Too many choices in the housing market makes deciding to purchase even tougher for buyers today. For instance, there are the obvious questions, "Is the market at at the bottom?" "Will the economy get worse?" These are questions on everyone's mind these days. As to the market bottom question, however, I'll only say that the only way you can determine when the market has hit bottom is only after it's already on the way back up.
These questions are not the decision making problems I'm talking about, however. What I'm talking about is the fact that with increased inventories in practically every market category, it becomes increasingly difficult for many buyers to make a choice that leads to ultimate personal satisfaction! Too many choices leads to paralysis. The fear of making a bad choice forces us to make no decision at all, or at the very least delay, delay, delay the decision making as pointed out by Seth Godin in his recent blog post.
What's really going on here in my opinion, is what Barry Schwartz writes about in his book "The Paradox of Choice". Too many choices can actually have the effect of diminishing our ultimate satisfaction! We become too worried about making a bad decision. This may seem false on the surface, but think about it. Why do we channel surf so much when we watch TV? We're afraid of what we're missing on another channel! When we only had three channels, we knew what we wanted to watch and a remote control was far less necessary, right? (For those of you born after the advent of cable TV, you have to trust us older folks.)
So, what's the solution?
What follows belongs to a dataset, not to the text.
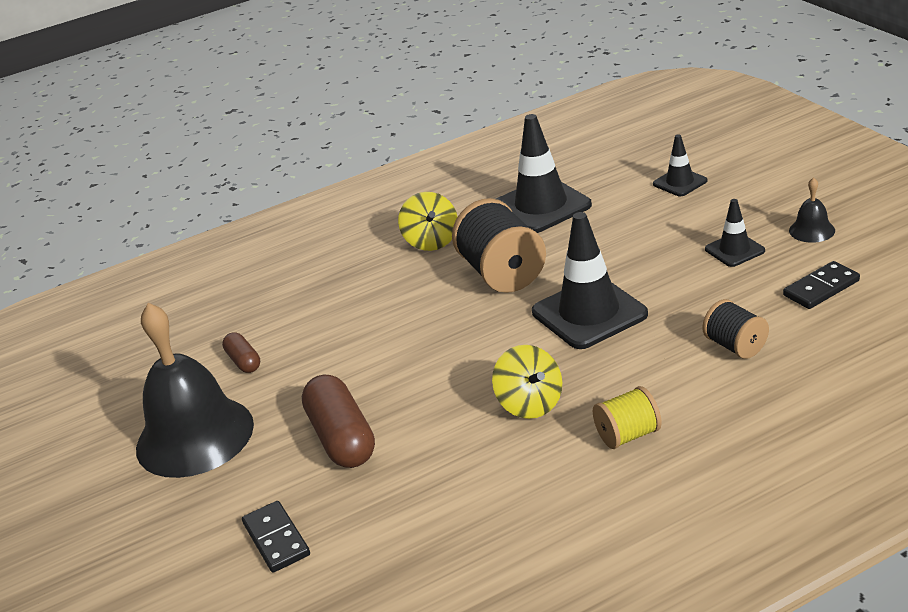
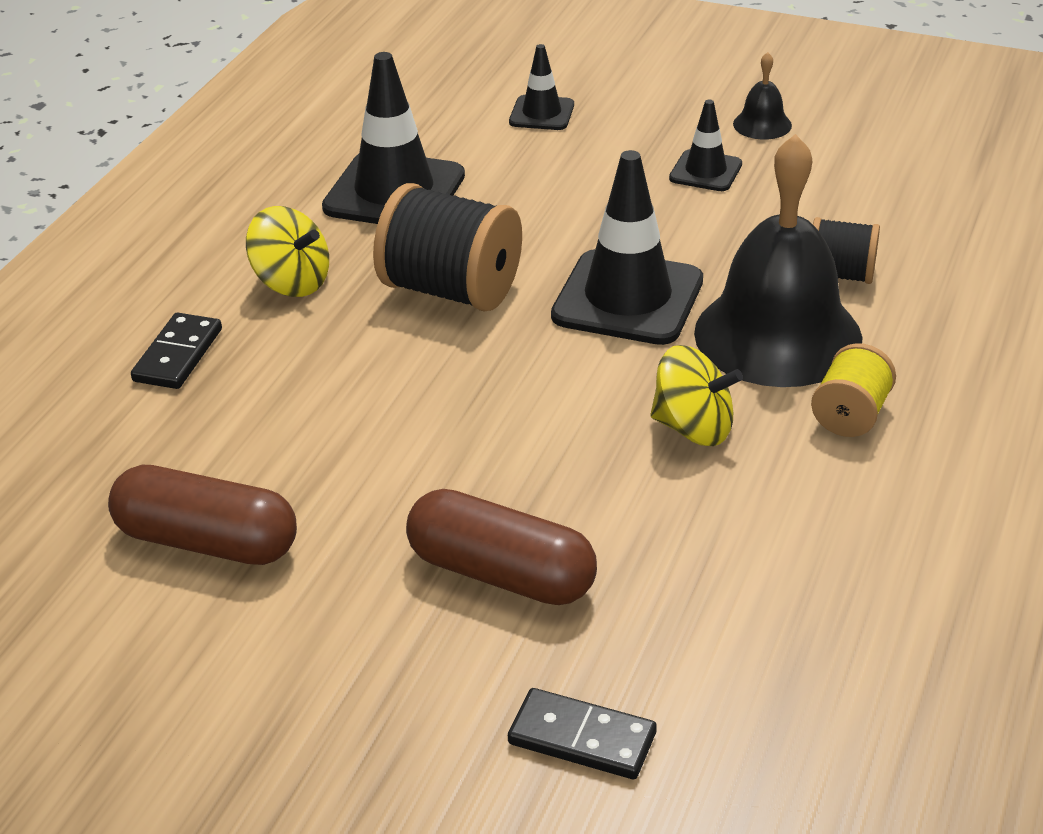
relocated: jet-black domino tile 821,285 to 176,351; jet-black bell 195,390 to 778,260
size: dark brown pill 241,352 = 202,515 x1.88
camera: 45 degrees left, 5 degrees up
I'll paraphrase Barry Schwartz, "The secret to happiness is low expectations! In this world where perfection is the expectation, it is increasingly difficult to have experiences that are a 'pleasant surprise'." Or, more to Seth's point, make a solid decision, and move on with your life! It's far healthier in my opinion to make an informed decision and accept the results. This isn't about diminishing the information process and accepting shortcuts, rather, it's about making good decisions, and stop trying to make perfect ones. It's a relief, isn't it? The pursuit of perfection is exhausting! These are the best of times for home buyers. Take advantage of it.